┌─ SUPPLIED DATA

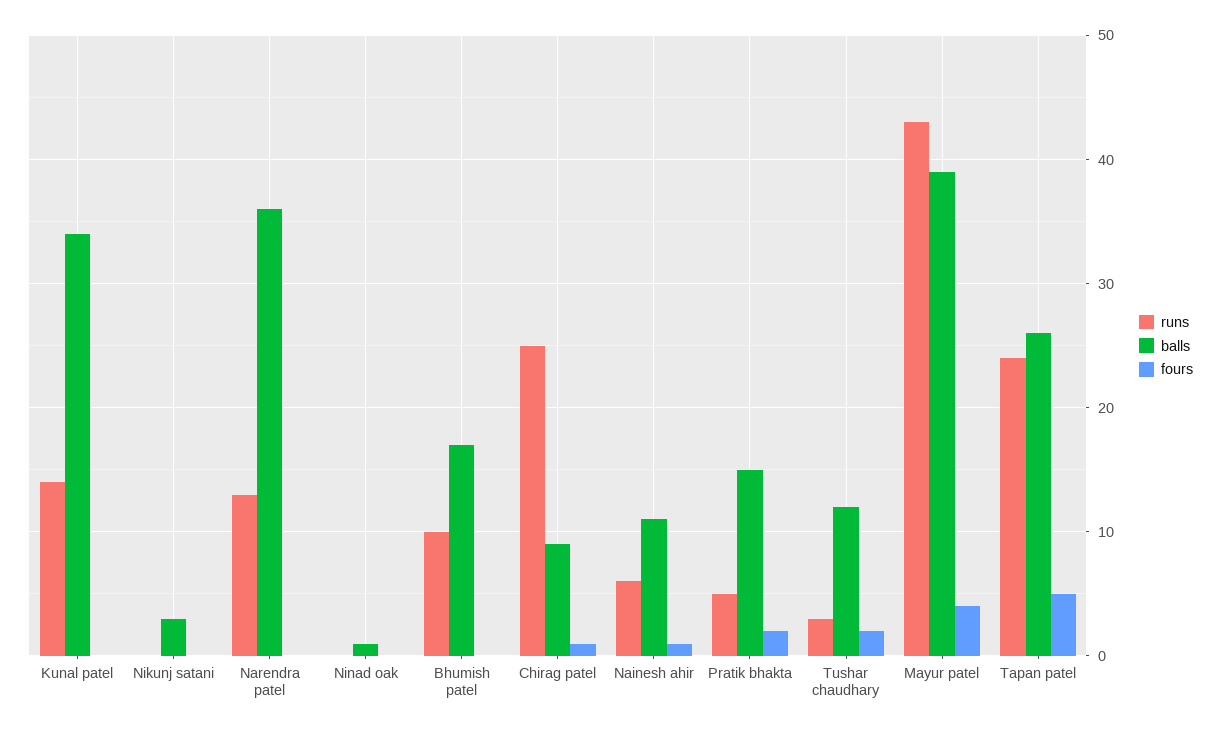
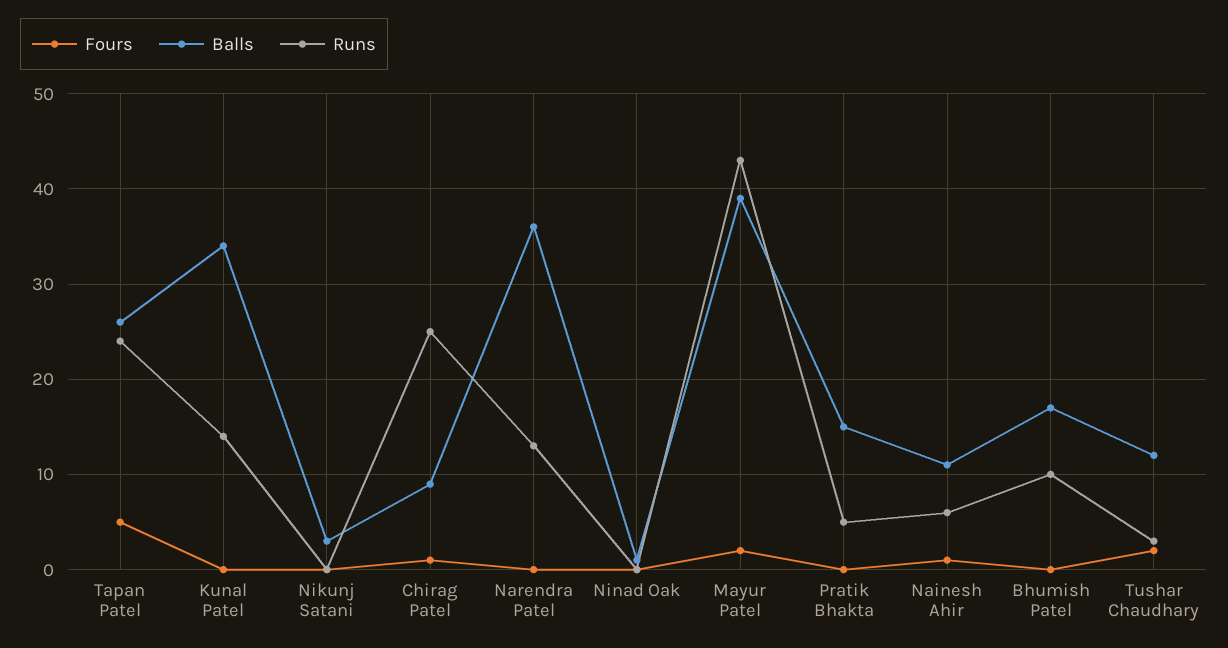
  {
    "runs": {
      "Kunal patel": 14,
      "Nikunj satani": 0,
      "Narendra patel": 13,
      "Ninad oak": 0,
      "Bhumish patel": 10,
      "Chirag patel": 25,
      "Nainesh ahir": 6,
      "Pratik bhakta": 5,
      "Tushar chaudhary": 3,
      "Mayur patel": 43,
      "Tapan patel": 24
    },
    "balls": {
      "Kunal patel": 34,
      "Nikunj satani": 3,
      "Narendra patel": 36,
      "Ninad oak": 1,
      "Bhumish patel": 17,
      "Chirag patel": 9,
      "Nainesh ahir": 11,
      "Pratik bhakta": 15,
      "Tushar chaudhary": 12,
      "Mayur patel": 39,
      "Tapan patel": 26
    },
    "fours": {
      "Kunal patel": 0,
      "Nikunj satani": 0,
      "Narendra patel": 0,
      "Ninad oak": 0,
      "Bhumish patel": 0,
      "Chirag patel": 1,
      "Nainesh ahir": 1,
-     "Pratik bhakta": 2,
+     "Pratik bhakta": 0,
      "Tushar chaudhary": 2,
-     "Mayur patel": 4,
+     "Mayur patel": 2,
      "Tapan patel": 5
    }
  }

└─

__EXERCISE AIM__: Find the lines above with the word "Narendra". Copy them out.

__OUTPUT__:
      "Narendra patel": 13,
      "Narendra patel": 36,
      "Narendra patel": 0,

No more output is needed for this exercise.